In the book "Tuck Everlasting" (1975), we find the main character Winnie Foster in the throes of middle childhood. Erikson describes the crisis to be resolved as "industry v. inferiority". Can she be responsible, does she have a sense of purpose? Can she act independently from her parents and other adults, can she direct her own activities? Can she develop friendships? Can she engage in self-evaluation? Neuman and Neuman suggest she will answer these questions and resolve the crisis through a process of education (pg. 66). This paper will focus on the concept of purpose and how Winnie finds hers.

One of the most important parts of resolving the psycho-social conflict of middle childhood is determining a sense of purpose. From the beginning Winnie is very eager to do something, but does not know what. She realizes that she must first escape her parents' auspices. "I'll never be able to do anything important if I stay in here like this. I expect I'd better run away" (pg. 15). Although she is not clear on what her purpose is, she does not find it at home and decides to look elsewhere.

While running away does not give her a sense of purpose, it leads her to an education which does. Papa Tuck's talk about life and death allows her to reflect on her own mortality. Through a process of self-evaluation, she decides she does not want to die. Her education continues when she compares the Tuck's messy house to her very neat house. This provides her with some perspective. She understands the two ways as being separate but equally valid. In "middle school age" this cognitive process is called concrete operation. The same process enables her to accept the Tucks as an adopted family, separate but equal to her own. "...there were new threads now... which tied her just as firmly to the Tucks" (pg. 108). She decides to act in a way that her parents disapprove of, knowing she has the support of the Tucks. This turns out to be very important in discovering her purpose.

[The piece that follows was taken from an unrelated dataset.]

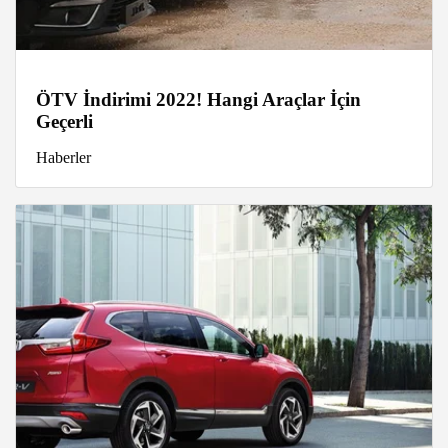
ÖTV İndirimi 2022! Hangi Araçlar İçin
Geçerli
Haberler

The act of helping Mama Tuck out of jail gives Winnie a sense of purpose. This is the task which, if successfully completed, validates the development that has taken place up to that point. Indeed, so monumental does this seem that that night she thinks "At midnight [I will] make a difference in the world" (pg. 115). For Winnie, the world is now a much bigger place. She has experiences of her own, not just her family's. The resolution of her psycho-social crisis has helped her develop a sense of autonomous identity. After the jailbreak, her parents gain newfound respect for her as an individual and her peers see her as someone with whom to be friends. If the story continued, we would see this new peer group providing her with the grounds for her next psycho-social crisis - group identity vs. alienation. As it is we must be satisfied with watching Winnie successfully resolve the psycho-social crisis of middle school age, and feel good knowing the toad will live forever.

References

Babbit, N. (1975). Tuck Everlasting. Farrar, Straus and Giroux.

Germain, C.B. (1991). Human behavior in the social environment: An ecological view. New York: Columbia University Press.

Newman, B., & Newman, P. (1991) Development through life: A psychosocial approach (5th ed.) Palisades, CA: Brooks-Cole.